= Climate finance in São Tomé and Príncipe =

Climate finance on the African island country of São Tomé and Príncipe

Climate finance in São Tomé and Príncipe consists of initiatives to counter the impacts of climate change that threaten the African country of São Tomé and Príncipe. As a small insular state, the archipelago is highly vulnerable to extreme events such as sea level rise, coastal erosion and heavy rain.

According to the Notre Dame Global Adaptation Index (ND‑GAIN Index), (Note: The Notre Dame Global Adaptation Index, or ND-GAIN, classifies the performance of climate adaptation of 177 countries over the last 17 years.) São Tomé and Príncipe is highly vulnerable and has low capacity of adaptation, which demonstrates the urgency of effective action. Climate finance is the term used for the financial initiatives that underpin climate change adaptions or risilience.
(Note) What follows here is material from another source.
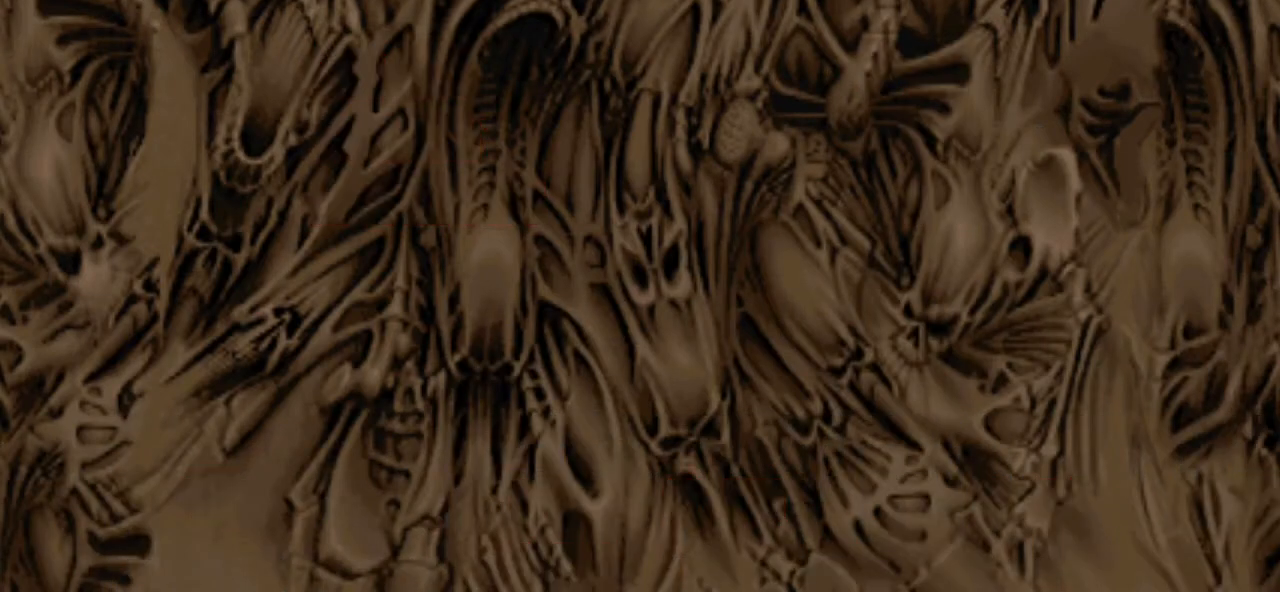
{"keys": [], "mouse": [], "events": [[100, "mouse_left", "up"], [267, "mouse_left", "down"], [467, "mouse_left", "up"]]}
To reduce reliance on fossil fuels, São Tomé and Príncipe has invested on renewable energy. In 2022, the first photovoltaic power station was established in Santo Amaro. This project aims at promoting clean and sustainable energy. The Projeto de Acesso à Energia Limpa e Sustentável (Clean and Sustaniable Energy Access Project), financed by the World Bank, the African Development Bank and Japan, is also underway. This project intends to install a 10 MW photovolteic power station in São Tomé and three small stations in Príncipe, aiming at increasing access to sustainable energy and reducing fuel expenses.

Through international partnerships and investments in renewable energy, the country has sought to mitigate the effects of climate change and to ensure a safer future for its population.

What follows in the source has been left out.